Mr Dutton has two vacancies in his senior ranks after the retirements of former ministers Marise Payne and Stuart Robert.

"I'll make an announcement in relation to the shadow ministry changes in due course," Mr Dutton told reporters in the NSW Hunter region on Tuesday.

"There's obviously a lot of talent I've got to choose from on the backbench and the shadow ministry."

Some in the party believe NSW does not have the representation it deserves in the shadow cabinet.

Others argue the Nationals are over-represented on the frontbench and changes are needed in the coalition mix.

Mr Leeser used a speech in Sydney on Tuesday night to pay tribute to his party for upholding the tradition of allowing backbenchers the freedom to go against a party position.

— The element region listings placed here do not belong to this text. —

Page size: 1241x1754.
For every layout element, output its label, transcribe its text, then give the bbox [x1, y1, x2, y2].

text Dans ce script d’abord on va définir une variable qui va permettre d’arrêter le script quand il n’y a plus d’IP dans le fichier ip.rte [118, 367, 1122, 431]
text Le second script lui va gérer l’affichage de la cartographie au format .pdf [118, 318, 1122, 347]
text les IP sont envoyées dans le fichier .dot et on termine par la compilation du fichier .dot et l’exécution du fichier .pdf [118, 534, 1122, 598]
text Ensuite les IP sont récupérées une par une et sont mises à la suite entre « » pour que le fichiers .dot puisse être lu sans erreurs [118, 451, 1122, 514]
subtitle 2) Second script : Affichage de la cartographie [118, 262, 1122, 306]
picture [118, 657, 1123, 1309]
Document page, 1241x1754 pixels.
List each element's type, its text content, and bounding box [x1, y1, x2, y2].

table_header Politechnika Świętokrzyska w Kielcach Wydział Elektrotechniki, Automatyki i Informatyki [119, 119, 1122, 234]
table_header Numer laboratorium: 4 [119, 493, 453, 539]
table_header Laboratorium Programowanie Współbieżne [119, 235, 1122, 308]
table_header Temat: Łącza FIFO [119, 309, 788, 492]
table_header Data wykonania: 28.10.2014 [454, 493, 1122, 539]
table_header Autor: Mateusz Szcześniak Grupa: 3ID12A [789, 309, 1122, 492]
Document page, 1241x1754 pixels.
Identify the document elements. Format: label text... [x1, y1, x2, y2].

"Along with Bridget Archer and Andrew Bragg, we were the only parliamentarians in the federal parliament to advocate for a view different to our party," he said.

"But that is to the Liberal Party's credit.

"We are allowed to disagree, to challenge and to engage with a different view."

Receiving Uniting NSW/ACT's inaugural award for political courage, Mr Leeser said his gratitude was tempered by his empathy for Indigenous Australians who felt "bruised" over the referendum loss.

"Political life is not only about courage and conviction, but compromise and negotiation," he said.

"It is about engaging with messiness - and mostly that doesn't look like courage, but it is.

"It takes courage to listen and engage with difference."

Mr Leeser also supported the royal commission into sexual abuse in Indigenous communities.